Domanda di: Pacifico Ruggiero  |  Ultimo aggiornamento: 17 marzo 2023
Valutazione: 4.2/5 (29 voti)

Dispositivo dell'art. 1441 Codice Civile. L'annullamento del contratto può essere domandato solo dalla parte nel cui interesse è stabilito dalla legge(1). L'incapacità del condannato in istato di interdizione legale può essere fatta valere da chiunque vi ha interesse(2).

Quando si può chiedere l'annullamento del contratto?

Il contratto è annullabile quando una delle parti era legalmente incapace di contrattare (minore, interdetto, inabilitato) o in caso di incapacità di intendere e di volere della parte. Inoltre, il contratto è annullabile nei casi di errore, violenza minacciata o dolo.

Chi è legittimato a chiedere la convalida del contratto nullo?

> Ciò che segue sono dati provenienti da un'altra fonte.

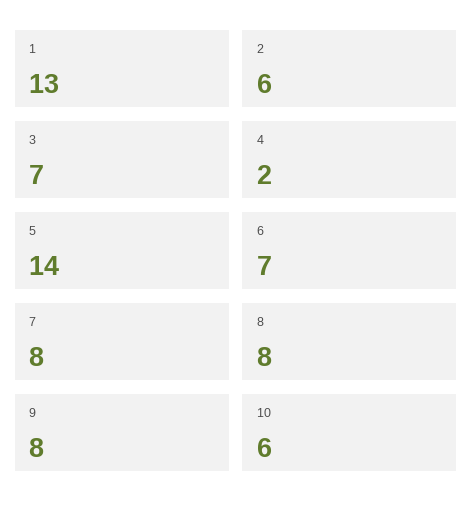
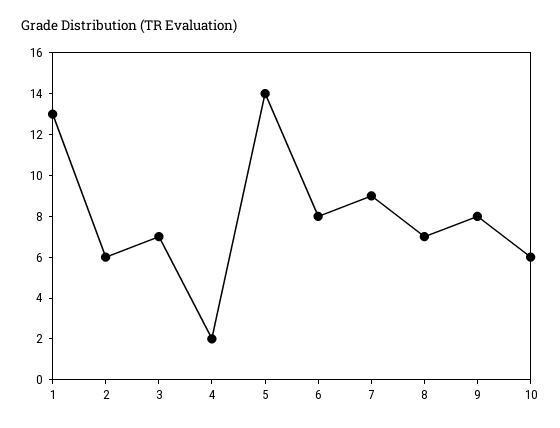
6: 7 -> 8
7: 8 -> 9
8: 8 -> 7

Soggetti legittimati alla convalida. Secondo quanto prescrive l'art. 1444 c.c., legittimato a convalidare il contratto annullabile è il contraente al quale spetta l'azione di annullamento.

Come si propone l'azione di annullamento?

L'azione diretta a far valere l'annullabilità del contratto deve essere proposta dinanzi al giudice, il quale emetterà una sentenza di annullamento. La pronuncia ha natura costitutiva. È, cioè, in grado di eliminare gli effetti già prodotti dal contratto, quindi le prestazioni già eseguite devono essere restituite.

Chi può esercitare l'azione di nullità?

L'azione diretta a far valere la nullità può essere esperita da chiunque vi abbia interesse (art. 1421 del c.c.) ed è imprescrittibile (art. 1422 del c.c.).